### TASK DETAILS
In the records below, how many lines hold the string "Debian"? Give only the number.

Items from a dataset
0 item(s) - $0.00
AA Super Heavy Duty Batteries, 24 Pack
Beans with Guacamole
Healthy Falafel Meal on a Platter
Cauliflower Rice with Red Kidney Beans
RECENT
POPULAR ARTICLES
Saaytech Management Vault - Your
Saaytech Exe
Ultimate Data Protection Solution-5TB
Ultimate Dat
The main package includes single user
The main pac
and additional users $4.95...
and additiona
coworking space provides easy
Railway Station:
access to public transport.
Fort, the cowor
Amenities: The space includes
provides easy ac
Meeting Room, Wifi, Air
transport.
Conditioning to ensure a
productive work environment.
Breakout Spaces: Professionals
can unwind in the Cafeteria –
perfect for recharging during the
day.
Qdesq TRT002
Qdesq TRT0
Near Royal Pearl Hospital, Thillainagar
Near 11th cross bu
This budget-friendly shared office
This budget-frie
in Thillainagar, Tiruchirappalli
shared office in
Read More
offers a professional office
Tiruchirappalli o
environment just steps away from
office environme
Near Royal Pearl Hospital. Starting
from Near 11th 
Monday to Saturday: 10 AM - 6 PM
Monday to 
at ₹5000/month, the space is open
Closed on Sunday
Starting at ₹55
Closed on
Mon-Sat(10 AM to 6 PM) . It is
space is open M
...
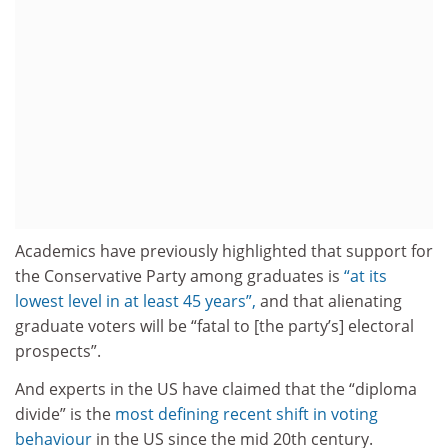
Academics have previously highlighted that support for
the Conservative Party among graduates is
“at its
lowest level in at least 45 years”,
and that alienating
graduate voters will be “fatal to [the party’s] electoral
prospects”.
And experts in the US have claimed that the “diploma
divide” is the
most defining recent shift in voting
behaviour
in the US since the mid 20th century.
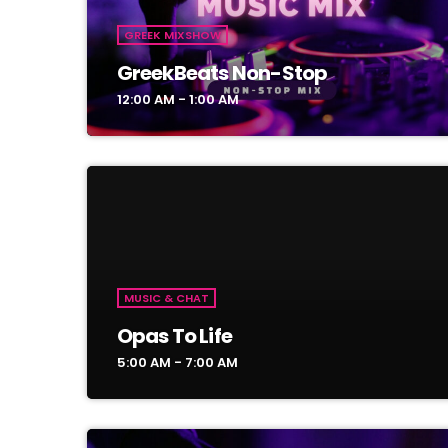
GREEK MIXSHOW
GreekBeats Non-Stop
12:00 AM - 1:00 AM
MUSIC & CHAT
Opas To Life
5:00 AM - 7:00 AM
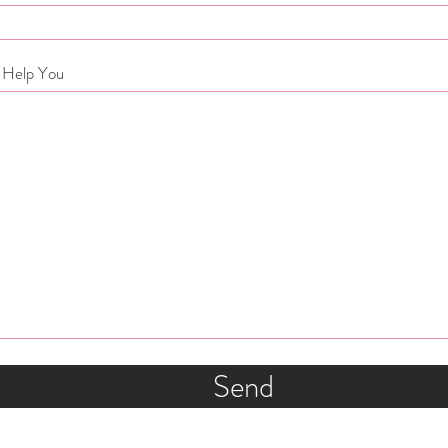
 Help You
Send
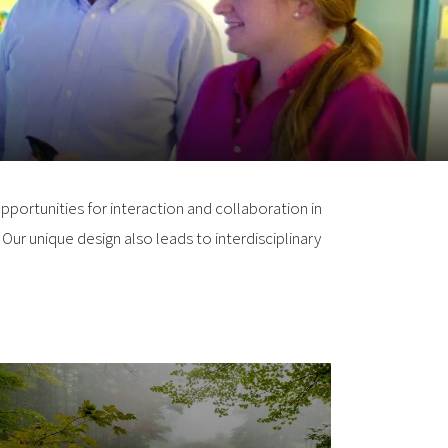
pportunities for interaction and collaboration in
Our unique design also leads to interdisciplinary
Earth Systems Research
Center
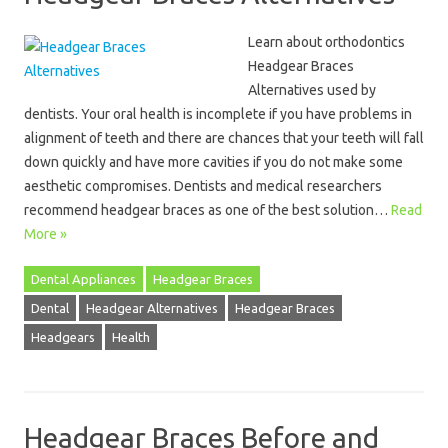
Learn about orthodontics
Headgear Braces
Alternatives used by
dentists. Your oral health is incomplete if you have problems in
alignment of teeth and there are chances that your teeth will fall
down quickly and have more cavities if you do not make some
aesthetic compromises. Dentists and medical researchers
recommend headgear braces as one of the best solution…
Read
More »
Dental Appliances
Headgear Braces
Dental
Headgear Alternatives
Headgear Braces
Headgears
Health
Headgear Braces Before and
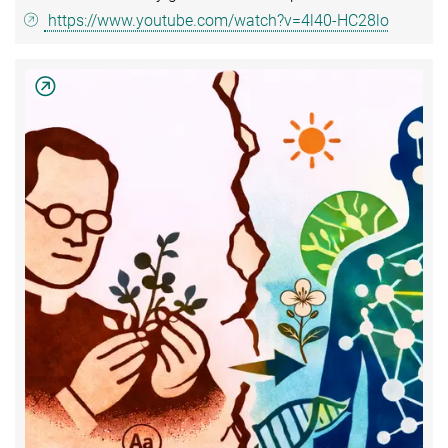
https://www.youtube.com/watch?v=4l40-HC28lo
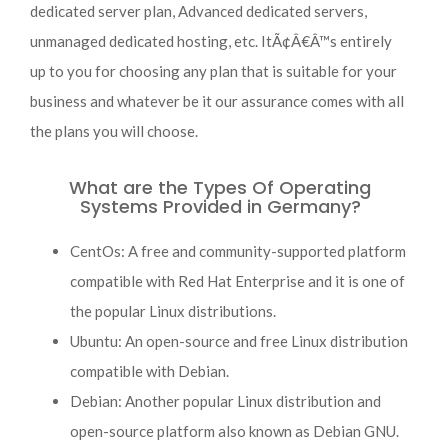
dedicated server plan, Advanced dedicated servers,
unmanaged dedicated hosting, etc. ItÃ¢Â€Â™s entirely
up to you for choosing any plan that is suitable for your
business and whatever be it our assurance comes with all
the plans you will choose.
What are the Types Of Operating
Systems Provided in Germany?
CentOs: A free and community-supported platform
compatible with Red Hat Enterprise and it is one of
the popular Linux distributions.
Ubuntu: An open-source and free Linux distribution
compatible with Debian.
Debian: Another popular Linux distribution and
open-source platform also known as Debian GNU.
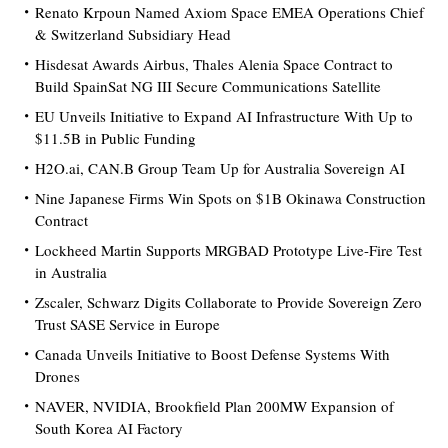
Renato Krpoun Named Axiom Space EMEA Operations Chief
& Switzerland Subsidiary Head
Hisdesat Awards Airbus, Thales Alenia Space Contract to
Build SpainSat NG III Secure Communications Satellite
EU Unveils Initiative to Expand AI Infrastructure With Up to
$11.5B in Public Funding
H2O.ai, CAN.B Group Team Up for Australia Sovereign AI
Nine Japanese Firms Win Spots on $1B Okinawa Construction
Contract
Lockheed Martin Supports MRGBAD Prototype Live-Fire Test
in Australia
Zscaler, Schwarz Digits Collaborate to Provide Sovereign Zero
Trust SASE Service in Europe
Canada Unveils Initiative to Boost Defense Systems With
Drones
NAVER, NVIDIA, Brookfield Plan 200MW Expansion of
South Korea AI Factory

### ANSWER BOX
3